When you’re the fastest thing on the road you don’t need to look behind you very often. It’s the stuff up ahead you have to watch out for––including motorcycles––a lot of which are just as fast and maneuverable as very fast cars.
Most fatal motorcycle accidents involve another vehicle, usually a car, and the car driver is most often at fault. The classic “I didn’t see him” scenario has a car turning left in front of an oncoming bike, with the bike rider getting the worst of it.
Here are some tips to avoid pasting your two-wheeled motorhead brethren all over your grille.
All motorcycles are required by law to run with their headlights on all the time. But motorcycles are smaller than cars, and even those with two headlights place the beams close together, so they’re easily hidden in blind spots created by a car’s roof and door pillars, or in areas the rear-view mirrors don’t cover. When you turn or change lanes, don’t just check your mirrors, do a head check, too, looking over your shoulder to make sure you’re not about to punt a bike into the weeds.
That headlight-placement issue can make motorcycles appear farther away than they really are. You might think you’re seeing a car coming, and judge its distance from you by how far apart the headlights look, but it could be a motorcycle that’s a lot closer to you––and going a lot faster––than you thought.

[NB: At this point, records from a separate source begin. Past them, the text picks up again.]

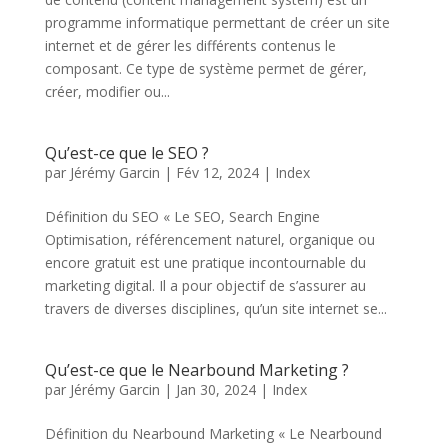
programme informatique permettant de créer un site
internet et de gérer les différents contenus le
composant. Ce type de système permet de gérer,
créer, modifier ou...
Qu’est-ce que le SEO ?
par
Jérémy Garcin
|
Fév 12, 2024
|
Index
Définition du SEO « Le SEO, Search Engine
Optimisation, référencement naturel, organique ou
encore gratuit est une pratique incontournable du
marketing digital. Il a pour objectif de s’assurer au
travers de diverses disciplines, qu’un site internet se...
Qu’est-ce que le Nearbound Marketing ?
par
Jérémy Garcin
|
Jan 30, 2024
|
Index
Définition du Nearbound Marketing « Le Nearbound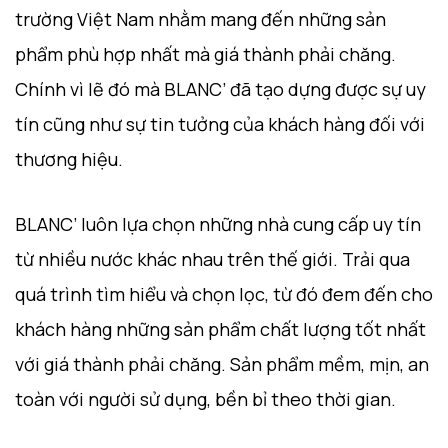
trường Việt Nam nhằm mang đến những sản
phẩm phù hợp nhất mà giá thành phải chăng.
Chính vì lẽ đó mà BLANC’ đã tạo dựng được sự uy
tín cũng như sự tin tưởng của khách hàng đối với
thương hiệu.
BLANC’ luôn lựa chọn những nhà cung cấp uy tín
từ nhiều nước khác nhau trên thế giới. Trải qua
quá trình tìm hiểu và chọn lọc, từ đó đem đến cho
khách hàng những sản phẩm chất lượng tốt nhất
với giá thành phải chăng. Sản phẩm mềm, mịn, an
toàn với người sử dụng, bền bỉ theo thời gian.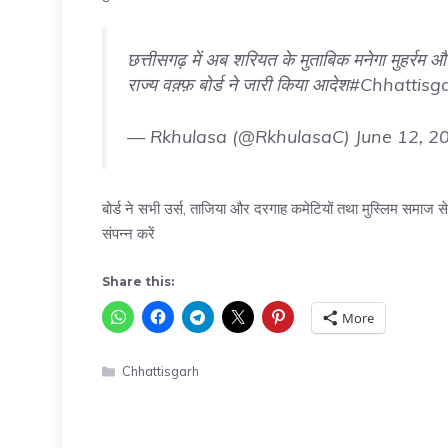
छत्तीसगढ़ में अब शरियत के मुताबिक मनेगा मुहर्रम 
राज्य वक़्फ़ बोर्ड ने जारी किया आदेश
#Chhattisg
— Rkhulasa (@RkhulasaC)
June 12, 2
बोर्ड ने सभी उर्स, ताजिया और दरगाह कमेटियों तथा मुस्लिम समाज 
संपन्न करें
Share this:
More
Categories
Chhattisgarh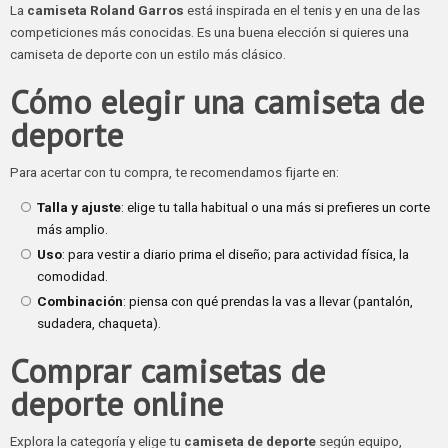
La
camiseta Roland Garros
está inspirada en el tenis y en una de las
competiciones más conocidas. Es una buena elección si quieres una
camiseta de deporte con un estilo más clásico.
Cómo elegir una camiseta de
deporte
Para acertar con tu compra, te recomendamos fijarte en:
Talla y ajuste
: elige tu talla habitual o una más si prefieres un corte
más amplio.
Uso
: para vestir a diario prima el diseño; para actividad física, la
comodidad.
Combinación
: piensa con qué prendas la vas a llevar (pantalón,
sudadera, chaqueta).
Comprar camisetas de
deporte online
Explora la categoría y elige tu
camiseta de deporte
según equipo,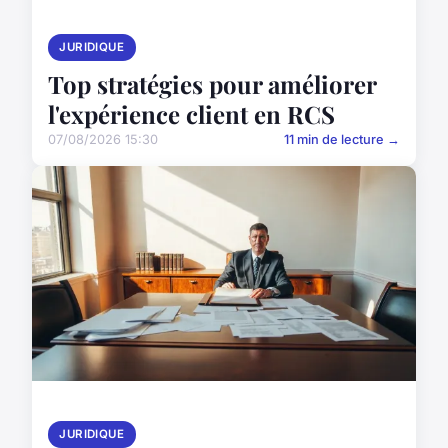
JURIDIQUE
Top stratégies pour améliorer
l'expérience client en RCS
07/08/2026 15:30
11 min de lecture →
JURIDIQUE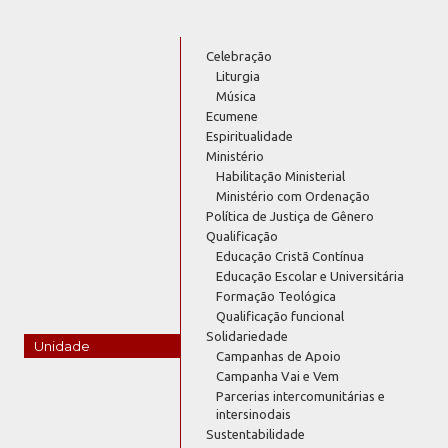
Celebração
Liturgia
Música
Ecumene
Espiritualidade
Ministério
Habilitação Ministerial
Ministério com Ordenação
Política de Justiça de Gênero
Qualificação
Educação Cristã Contínua
Educação Escolar e Universitária
Formação Teológica
Qualificação funcional
Solidariedade
Unidade
Campanhas de Apoio
Campanha Vai e Vem
Parcerias intercomunitárias e
intersinodais
Sustentabilidade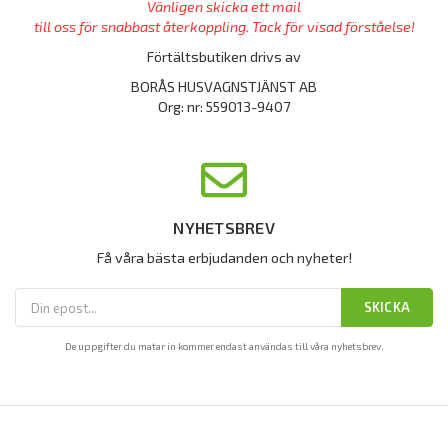
Vänligen skicka ett mail
till oss för snabbast återkoppling. Tack för visad förståelse!
Förtältsbutiken drivs av
BORÅS HUSVAGNSTJÄNST AB
Org: nr: 559013-9407
NYHETSBREV
Få våra bästa erbjudanden och nyheter!
SKICKA
De uppgifter du matar in kommer endast användas till våra nyhetsbrev.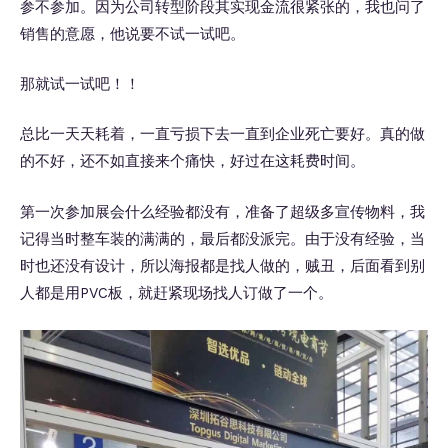
参不参加。因为公司转型阶段其实现金流很紧张的，我也问了
销售的意愿，他说要不试一试吧。
那就试一试吧！！
总比一天天耗着，一直亏损下去一直到企业死亡要好。真的做
的不好，还不如直接来个痛快，好过在这耗费时间。
第一次参加展会什么经验都没有，准备了超级多宣传物料，我
记得当时整车装的满满的，最后都没派完。由于没有经验，当
时也还没有设计，所以海报都是找人做的，贼丑，后面看到别
人都是用PVC板，就赶紧现场找人订做了一个。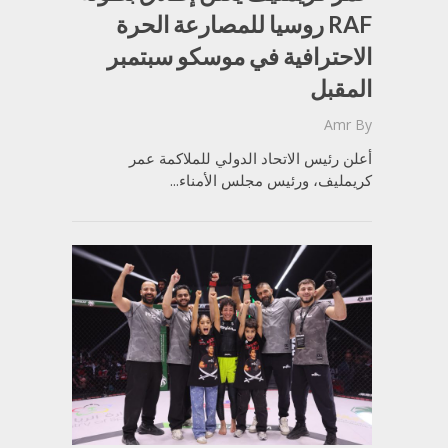
RAF روسيا للمصارعة الحرة
الاحترافية في موسكو سبتمبر
المقبل
Amr
By
أعلن رئيس الاتحاد الدولي للملاكمة عمر
كريمليف، ورئيس مجلس الأمناء...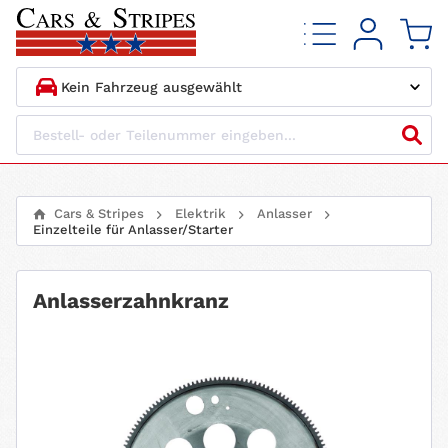
1.
HERSTELLER
2.
MODELL
Cars & Stripes
Elektrik
Anlasser
Einzelteile für Anlasser/Starter
3.
BAUJAHR
4.
MOTORTYP
Anlasserzahnkranz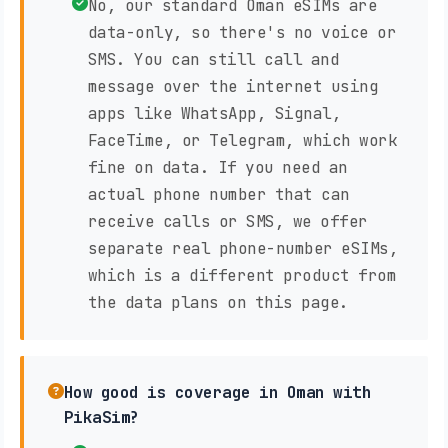
No, our standard Oman eSIMs are
data-only, so there's no voice or
SMS. You can still call and
message over the internet using
apps like WhatsApp, Signal,
FaceTime, or Telegram, which work
fine on data. If you need an
actual phone number that can
receive calls or SMS, we offer
separate real phone-number eSIMs,
which is a different product from
the data plans on this page.
How good is coverage in Oman with
PikaSim?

Give bikes a lot of room when you’re following them in traffic. Some motorcyclists use engine braking to slow down, so you won’t see a brake light right away. Keep an eye out up the road and look for places a motorcycle might slow down or stop, like intersections or stop signs.
A modern motorcycle with an experienced rider at the controls can stop in amazingly short distances on a clean, dry road. But water, dirt, debris, leaves, and other factors make braking more difficult for bikes, especially those ridden by novices or weekend warriors whose skills aren’t up to par.
Some motorcycles have self-canceling turn signals, but most do not. If you see a bike with its turn signal blinking, don’t automatically assume the rider is going to turn or change lanes. If you’re in doubt, give the biker a break and back off.
Finally, remember that under that helmet with the dark faceshield is another motorhead, just like you, who gets the same kick out of high-performance vehicles no matter how many wheels they have. That motorhead might even be me.